Geschichte: Die nur bildhafte Dokumentation in der Steiermark und die falschen Gleichsetzungen mit anderen Sorten machen es schwierig, etwas zur Geschichte des Hänglings herauszufinden. Vermutlich haben wir es bei diesem Hängling mit einem Vertreter der mittelalterlichen Sortengruppe der Tressiaux oder Trussiaux zu tun, die zusammen mit den Sortengruppen „Les Pineaux“ und „Les Gamez“ kurz nach dem Magdalenenhochwasser aus dem Despotat Romania (Albanien) in die angevinischen Weingärten an der Loire exportiert wurden.

Ja, „Les“! Sie haben richtig gelesen. Wir gehen davon aus, dass es nicht „den“ Pinot, „den“ Gamay oder „den“ Cot gibt. Denn in der Historie liest man immer wieder die Namen in der Mehrzahl.

Status: War in Deutschland ausgestorben und ampelographisch schwer greifbar.

Fundort: Im Weinbaugebiet Höhnstedt, Sachsen-Anhalt.

Vinora 938 – Video ansehen

Der späte Burgunder (rot) oder auch Franc Pineau genannt.

Geschichte: Noch vor 200 Jahren unterschied man zwischen „Pinot“ und „Pineau“. Es gab die heute bekannte Gruppe der Pinots, z. B. Spätburgunder, Grauburgunder, Weissburgunder UND eine von uns wiederentdeckte Rotweingruppe, die man „Pineau“ nannte.

Die Sortengruppe der Pineaux, zu der auch der Schwarzblaue Riesling gehört, wurde schon von Karl dem Grossen im Frühmittelalter sehr geschätzt. Deren Rotweine prägten den heutigen Ruf etlicher Rotweinlagen nördlich der Alpen. Aufgrund seiner schwarzen Beerenfarbe wurde der Franc Pineau auch Schwarzblauer Klevner genannt.

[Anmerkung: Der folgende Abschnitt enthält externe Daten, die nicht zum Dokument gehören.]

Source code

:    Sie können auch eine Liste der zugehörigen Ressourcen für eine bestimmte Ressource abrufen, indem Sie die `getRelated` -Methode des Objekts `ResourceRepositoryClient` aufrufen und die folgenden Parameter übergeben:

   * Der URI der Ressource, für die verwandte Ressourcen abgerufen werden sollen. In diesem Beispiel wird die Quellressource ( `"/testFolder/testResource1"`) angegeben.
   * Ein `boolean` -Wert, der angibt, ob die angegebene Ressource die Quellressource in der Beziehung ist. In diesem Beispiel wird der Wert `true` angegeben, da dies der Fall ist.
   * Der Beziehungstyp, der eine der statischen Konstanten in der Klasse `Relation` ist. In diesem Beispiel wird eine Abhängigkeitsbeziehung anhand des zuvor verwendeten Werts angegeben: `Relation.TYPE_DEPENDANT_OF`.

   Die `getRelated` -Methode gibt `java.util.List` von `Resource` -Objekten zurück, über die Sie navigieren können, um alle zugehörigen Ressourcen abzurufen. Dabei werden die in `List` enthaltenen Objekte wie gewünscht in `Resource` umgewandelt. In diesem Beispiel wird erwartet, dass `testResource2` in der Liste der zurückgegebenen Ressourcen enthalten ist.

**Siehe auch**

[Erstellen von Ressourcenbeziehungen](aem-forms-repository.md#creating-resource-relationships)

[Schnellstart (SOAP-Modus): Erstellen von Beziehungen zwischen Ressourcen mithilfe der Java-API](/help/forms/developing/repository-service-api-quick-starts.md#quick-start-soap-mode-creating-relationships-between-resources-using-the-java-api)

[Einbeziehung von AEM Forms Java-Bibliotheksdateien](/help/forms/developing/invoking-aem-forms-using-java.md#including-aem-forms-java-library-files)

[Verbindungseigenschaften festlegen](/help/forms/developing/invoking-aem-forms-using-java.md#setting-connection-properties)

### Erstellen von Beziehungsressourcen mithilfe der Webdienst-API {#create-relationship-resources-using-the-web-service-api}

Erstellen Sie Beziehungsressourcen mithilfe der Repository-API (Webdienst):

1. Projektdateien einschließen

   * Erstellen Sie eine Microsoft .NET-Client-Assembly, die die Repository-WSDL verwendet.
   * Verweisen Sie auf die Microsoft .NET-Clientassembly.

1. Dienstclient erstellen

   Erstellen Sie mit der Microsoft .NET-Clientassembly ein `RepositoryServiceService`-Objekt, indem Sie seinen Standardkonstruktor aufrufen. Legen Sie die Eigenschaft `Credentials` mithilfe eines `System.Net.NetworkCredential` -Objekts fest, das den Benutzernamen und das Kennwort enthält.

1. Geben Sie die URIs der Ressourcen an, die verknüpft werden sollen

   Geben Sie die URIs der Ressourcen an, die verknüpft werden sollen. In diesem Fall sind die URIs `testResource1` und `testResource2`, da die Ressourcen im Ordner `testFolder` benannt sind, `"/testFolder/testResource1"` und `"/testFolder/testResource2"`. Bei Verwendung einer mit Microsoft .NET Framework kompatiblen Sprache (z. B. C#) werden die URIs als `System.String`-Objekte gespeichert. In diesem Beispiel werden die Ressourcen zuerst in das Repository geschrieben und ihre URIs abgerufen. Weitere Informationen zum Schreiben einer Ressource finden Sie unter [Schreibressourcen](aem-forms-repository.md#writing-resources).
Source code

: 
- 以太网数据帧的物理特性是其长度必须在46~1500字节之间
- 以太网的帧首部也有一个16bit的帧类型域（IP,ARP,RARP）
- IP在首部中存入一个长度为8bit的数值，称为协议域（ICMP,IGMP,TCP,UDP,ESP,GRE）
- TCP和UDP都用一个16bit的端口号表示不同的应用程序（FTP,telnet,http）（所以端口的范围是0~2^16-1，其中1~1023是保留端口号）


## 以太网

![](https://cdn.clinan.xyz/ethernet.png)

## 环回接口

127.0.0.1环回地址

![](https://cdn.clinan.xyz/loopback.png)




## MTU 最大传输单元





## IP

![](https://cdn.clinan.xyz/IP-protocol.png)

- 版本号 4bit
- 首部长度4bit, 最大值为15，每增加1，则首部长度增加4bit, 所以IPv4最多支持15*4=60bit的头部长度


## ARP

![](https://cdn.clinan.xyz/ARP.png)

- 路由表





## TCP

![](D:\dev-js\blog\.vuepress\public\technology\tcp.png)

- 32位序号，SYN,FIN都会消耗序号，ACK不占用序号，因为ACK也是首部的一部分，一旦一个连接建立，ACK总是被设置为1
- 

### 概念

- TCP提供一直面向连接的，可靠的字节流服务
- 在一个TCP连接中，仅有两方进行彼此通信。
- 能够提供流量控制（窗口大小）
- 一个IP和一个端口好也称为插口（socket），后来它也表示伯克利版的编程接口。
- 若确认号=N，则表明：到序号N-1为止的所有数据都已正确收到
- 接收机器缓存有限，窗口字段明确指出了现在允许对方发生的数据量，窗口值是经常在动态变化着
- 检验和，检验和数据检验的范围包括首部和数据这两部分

Status: Die Sorte galt bis 2009 als ausgestorben, weil sie als Synonym des Spätburgunders betrachtet wurde. Die Weine der als historisch beschriebenen Rebsorte „Fränkischer Burgunder“ dürfen nach dem neuen Weinbezeichnungsrecht ab 2024 nur noch mit ihren historisch verankerten Synonymen (Franc Pineau, Schwarzblauer Klevner) vermarktet werden.

Fundort: Einzelne verwilderte Weinstöcke in einer seit 1890 aufgegebenen Weinbergsbrache bei Halle.